Die Frage der Leistbarkeit von Kindern soll sich für junge Leute nicht mehr stellen, erklärte ÖVP-Obmann Michael Spindelegger am Donnerstag vor Journalisten. Daher soll die Förderung von Familien auf neue Beine gestellt werden.

Das derzeitige System der Familienbeihilfe sei "unübersichtlich und intransparent", kritisiert Familienminister Reinhold Mitterlehner. Statt eines Systems mit sechs Instrumenten (vier Altersstufen, Geschwisterstaffelung, Schulstartgeld, Mehrkindzuschlag, Zuschlag für Kinder mit Behinderung und Kinderabsetzbetrag) soll es nur noch drei geben. Drei Altersstufen - bis neun Jahre 180 Euro, von zehn bis 18 Jahren 200 Euro und ab 19 Jahren 220 Euro pro Monat - plus Geschwisterstaffelung plus einen erhöhten Behindertenzuschlag.

Flaf-Entschuldung würde sich auf 2019 verschieben

"Mit diesem System wird niemand etwas verlieren", so Mitterlehner. Vielmehr würde sich daraus eine durchschnittliche Erhöhung der Familienbeihilfe um sechs Prozent ergeben.
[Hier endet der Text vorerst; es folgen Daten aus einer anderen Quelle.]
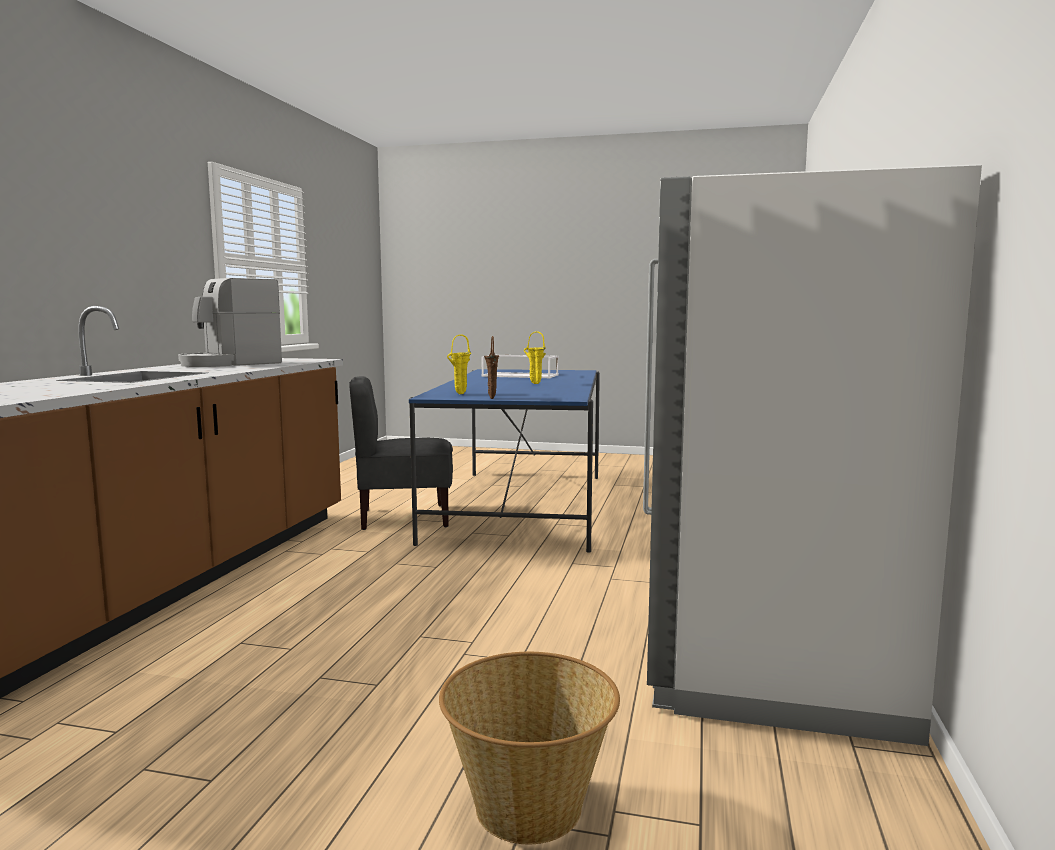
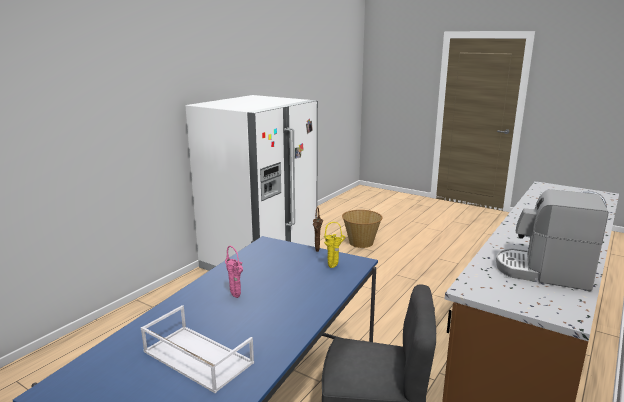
camera: 160 degrees left, 10 degrees up
coffee machine [178,278,282,367] -> coffee machine turned 135 degrees counterclockwise [496,189,609,291]
yellow vase [524,331,546,384] -> pink vase [225,246,243,298]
Geplant ist auch eine zweijährliche Anpassung. Die Mehrkosten beziffert der Familien- und Wirtschaftsminister mit 200 Millionen Euro pro Jahr, bei einem Gesamtvolumen von letztlich 4,5 Milliarden Euro. Dass sich durch eine solche Maßnahme die Entschuldung des Familienlastenausgleichsfonds (Flaf) um ein Jahr auf 2019 verschiebt, ist laut Mitterlehner "vertretbar".

Gleich 2,5 Milliarden Euro soll die von der ÖVP ins Auge gefasste steuerliche Entlastung von Familien kosten. Diese ist aus Sicht der ÖVP nötig, weil Österreich zwar Weltmeister bei den Familientransferleistungen ist, aber Schlusslicht bei den steuerlichen Begünstigungen der Familien. Diese (etwa die steuerliche Absetzbarkeit von Kinderbetreuungskosten) machen gerade einmal zwei Prozent der staatlichen Familienleistungen aus. Der Rest entfällt auf Geld- und Sachleistungen. Dieses Verhältnis will die Volkspartei auf etwa 20:80 ändern.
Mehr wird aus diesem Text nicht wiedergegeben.